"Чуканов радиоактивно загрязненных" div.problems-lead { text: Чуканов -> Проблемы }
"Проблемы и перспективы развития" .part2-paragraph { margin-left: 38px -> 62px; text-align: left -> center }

* * *

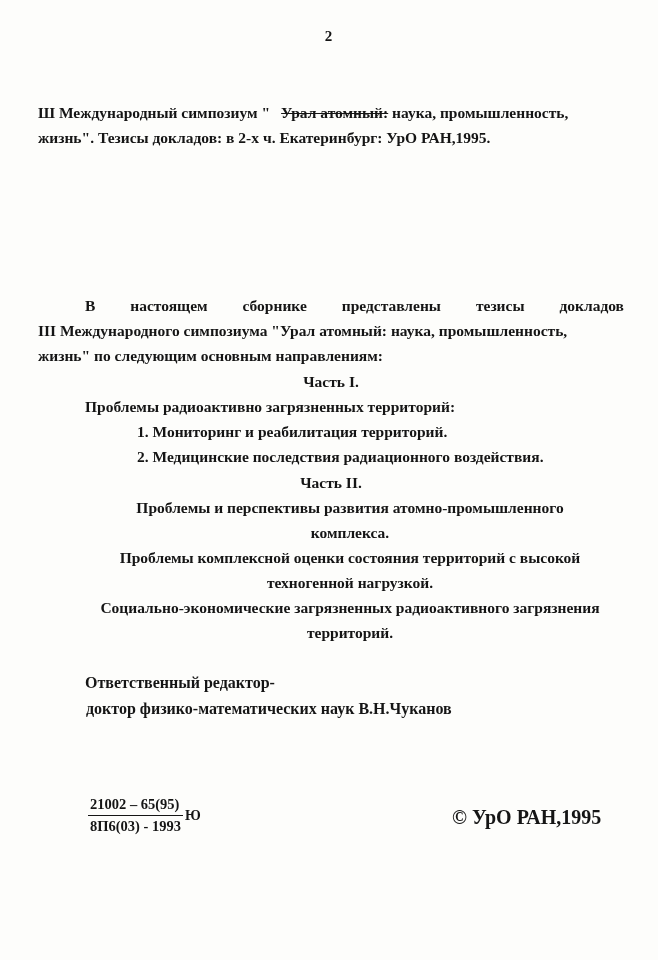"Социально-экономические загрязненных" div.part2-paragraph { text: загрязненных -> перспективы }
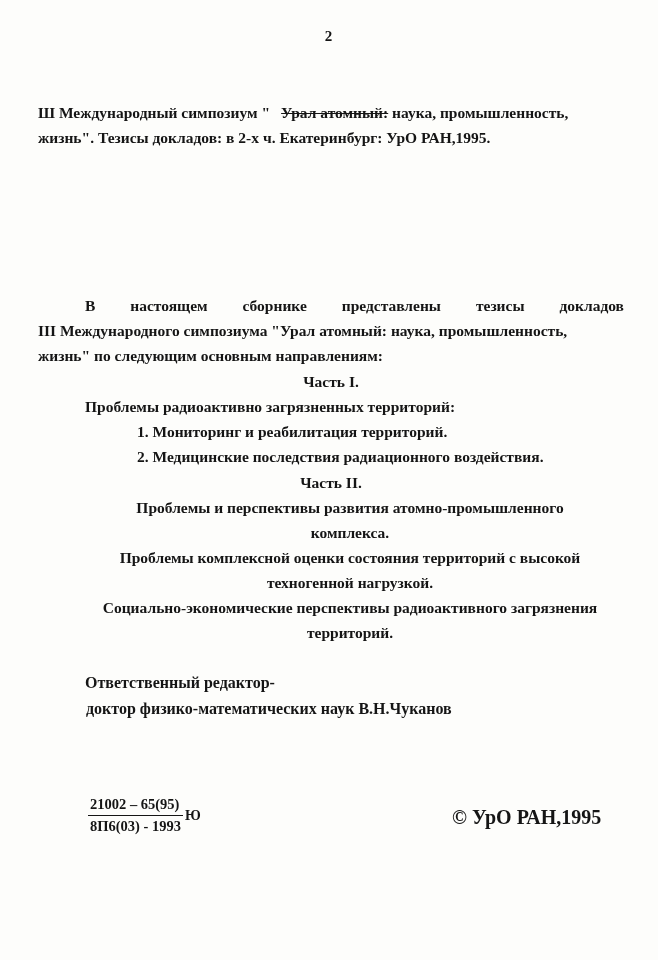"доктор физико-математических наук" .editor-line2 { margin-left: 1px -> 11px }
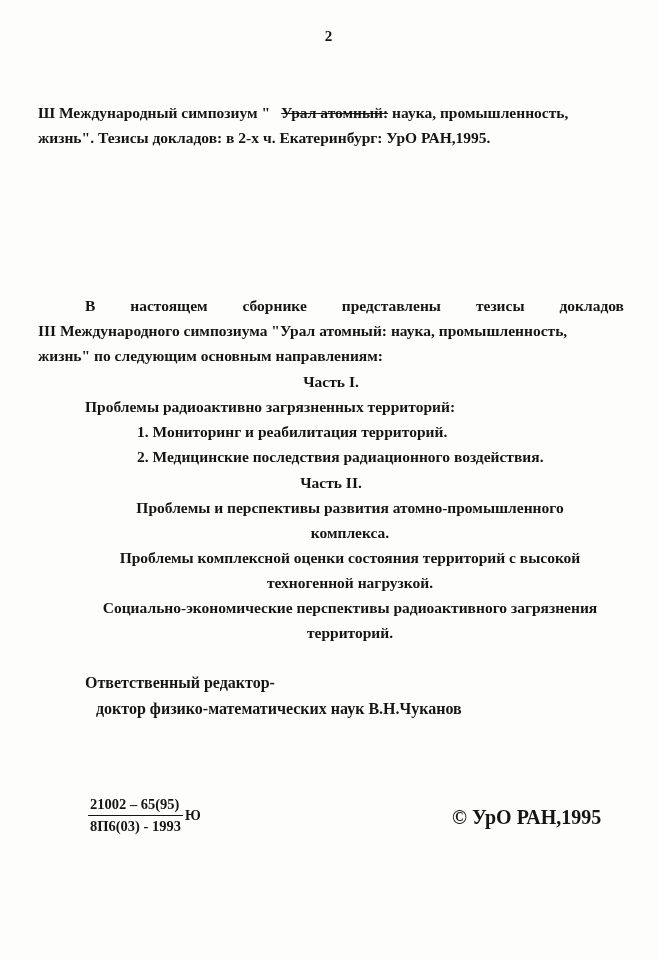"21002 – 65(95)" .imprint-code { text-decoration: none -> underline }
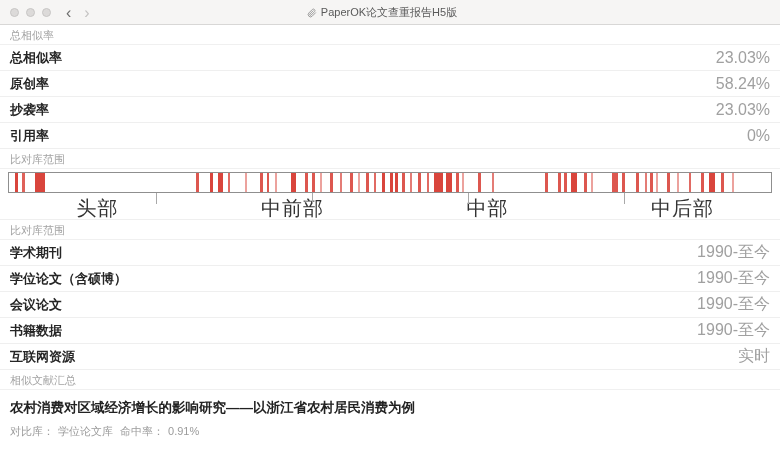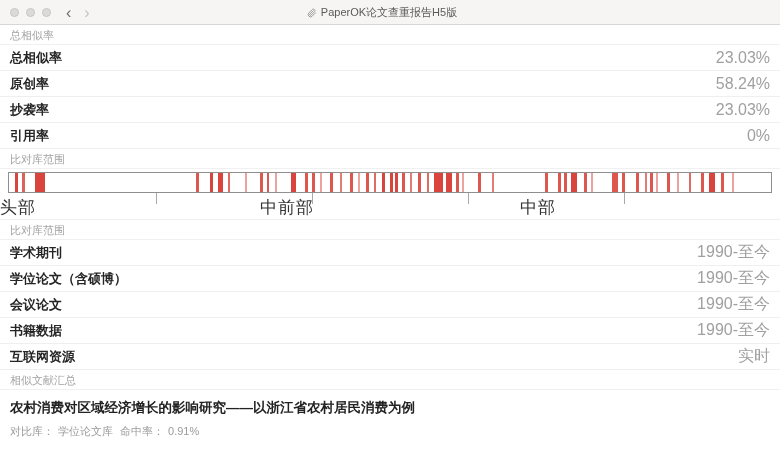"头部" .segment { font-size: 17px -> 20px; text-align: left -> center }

### [What needs to be done]
Proceeding from the line containing "text: Чуканов ->" through the line containing "margin-left: 38px ->", transcribe the lines above exactly, both end lines included.

### [Solution to this task]
"Чуканов радиоактивно загрязненных" div.problems-lead { text: Чуканов -> Проблемы }
"Проблемы и перспективы развития" .part2-paragraph { margin-left: 38px -> 62px; text-align: left -> center }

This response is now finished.